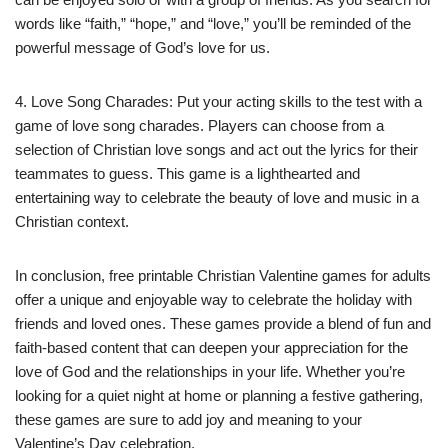
words like “faith,” “hope,” and “love,” you’ll be reminded of the
powerful message of God’s love for us.
4. Love Song Charades: Put your acting skills to the test with a
game of love song charades. Players can choose from a
selection of Christian love songs and act out the lyrics for their
teammates to guess. This game is a lighthearted and
entertaining way to celebrate the beauty of love and music in a
Christian context.
In conclusion, free printable Christian Valentine games for adults
offer a unique and enjoyable way to celebrate the holiday with
friends and loved ones. These games provide a blend of fun and
faith-based content that can deepen your appreciation for the
love of God and the relationships in your life. Whether you’re
looking for a quiet night at home or planning a festive gathering,
these games are sure to add joy and meaning to your
Valentine’s Day celebration.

----------

- _Brief_: Copy out the text from the material above word for word, and leave the pictures out of your answer.

- _Result for this task_:
words like “faith,” “hope,” and “love,” you’ll be reminded of the
powerful message of God’s love for us.
4. Love Song Charades: Put your acting skills to the test with a
game of love song charades. Players can choose from a
selection of Christian love songs and act out the lyrics for their
teammates to guess. This game is a lighthearted and
entertaining way to celebrate the beauty of love and music in a
Christian context.
In conclusion, free printable Christian Valentine games for adults
offer a unique and enjoyable way to celebrate the holiday with
friends and loved ones. These games provide a blend of fun and
faith-based content that can deepen your appreciation for the
love of God and the relationships in your life. Whether you’re
looking for a quiet night at home or planning a festive gathering,
these games are sure to add joy and meaning to your
Valentine’s Day celebration.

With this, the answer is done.